Mathematically, they compose a function \[Q = argmax_Q P(Q|S,C)\].

  1. In this paper Visual Question Generation as Dual Task of Visual Question Answering (Li 2018), they propose an end-to-end unified model, Invertible Question Answering (iQAN) to introduce question generation as a dual task of question answering to improve VQA performance.

In achieving their goal, they leverage the dual learning framework that is proposed in machine translation area initially, which uses \(A-to-B\) and \(B-to-A\) translation models to form two closed translation loops and let them teach each other through a reinforcement learning process.

In their VQA component, given a question \(q\), an RNN is used for obtaining the embedded feature q, and CNN is used to transform the input image \(v\) into a feature map. A MUTAN-based attention module is then used to generate a question-aware visual feature \(v_q\) from the image and the question. Later, another MUTAN fusion module is used for obtaining the answer feature \(a\hat{}\)

  1. In this paper A Unified Query-based Generative Model for Question Generation and Question Answering (Song 2018), they propose a query-based generative model for solving both tasks. The model follows the classic encoder-decoder framework. The multi-perspective matching encoder that they are implementing is a bi-directional LSTM RNN model that takes a passage and a query as input and perform query understanding by matching it with the passage from multiple perspectives;

The decoder is aattention-based LSTM RNN model with copy and coverage mechanism. In the QG task, a question will be generated from the model given the passage and the target answer; whereas in the QA task, the answer will be generated given the question and the passage.

+--

* TASKS TO COMPLETE
(1) Answer each question from the excerpt on question generation and answering models, one answer per line:
(a) What is the name of the unified model proposed in the Li 2018 paper?
(b) In that model's VQA component, what transforms the input image into a feature map?
(c) What mechanisms does the decoder in the Song 2018 model include?
(2) Continue the excerpt on question generation and answering models from its final sentence.

+--

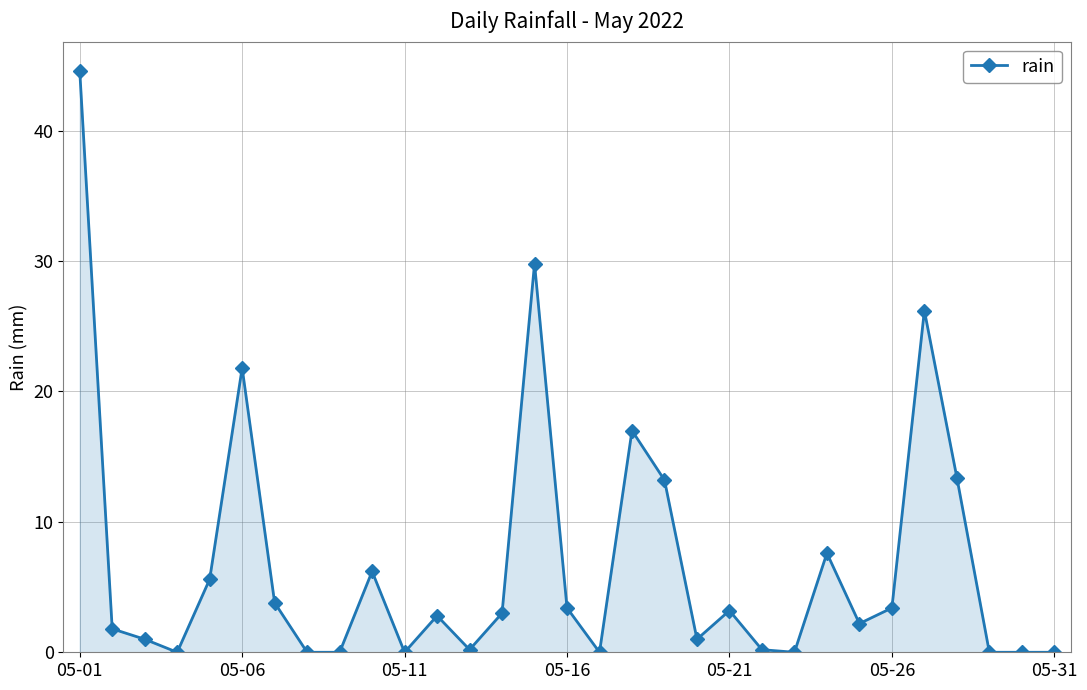

What is the maximum value shown in the chart?

44.6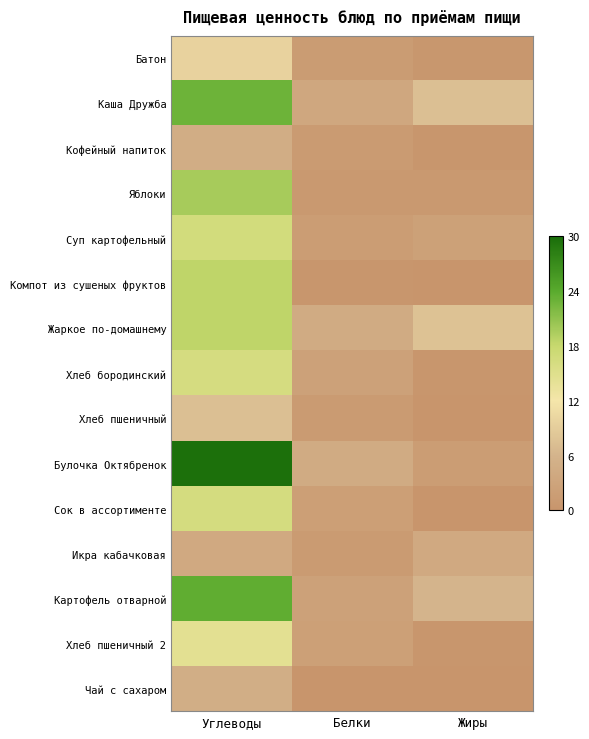

Which series has the largest range (max minus min)?

Булочка Октябренок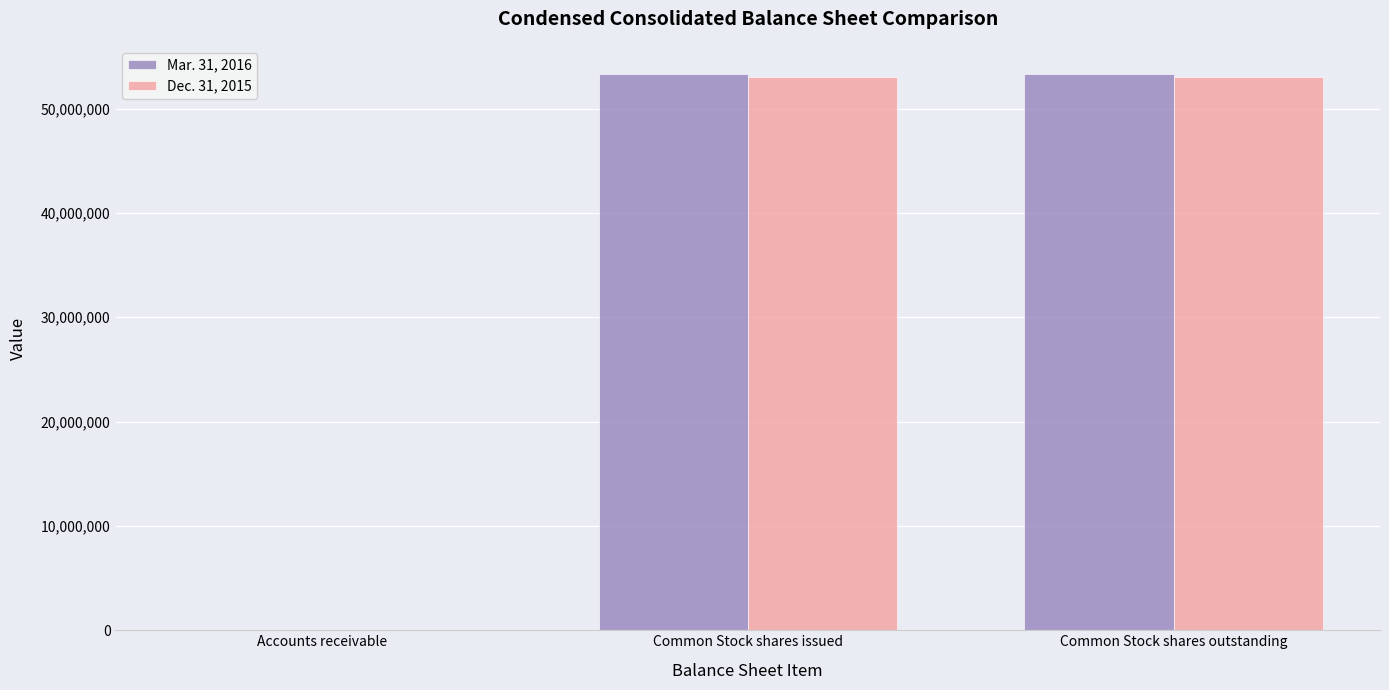

How many groups of bars are there?

3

+--

* ANSWERS TO THE EXERCISES
(1)
(a) Invertible Question Answering (iQAN)
(b) A CNN
(c) Copy and coverage mechanisms

(2)
They also leverage a policy-gradient reinforcement learning algorithm to overcome exposure bias (a major problem resulted from sequence learning with cross-entropy loss function).

The case both QG and QA tasks into one process by firstly matching the input passage against the query, then generating the output based on the matching results.

As for the training, they first pre-train the model with cross-entropy loss and then fine-tune the model parameters with policy-gradient reinforcement learning to alleviate the exposure bias problem. They end up adopting a similar sampling strategy as the scheduled sampling strategy for generating the sampled output during the reinforcement learning process.

** Summary **

As mentioned earlier, QG and QA tasks are intrinsically bounded and one cannot find the solution for either of them without taking the other party into account.

In this section, we have discussed some approaches that many groups of people have taken to help the machine operate on both tasks simultaneously.

For our problem, it is very motivating to see the current progress and how much we can learn from their approaches. In sum, our general setup is most similar to the dual learning framework. We need to tie QG and QA together and also map it to concepts. In the first diagram of the section, we can see that they connect the loss function from both sides of the model and it is very similar to the strategy adopted by GAN (Generative adversarial network). Some advanced mechanisms are proposed as well for effectively solving these tasks (i.e. symmetric hierarchical attention and policy-gradient reinforcement learning algorithm.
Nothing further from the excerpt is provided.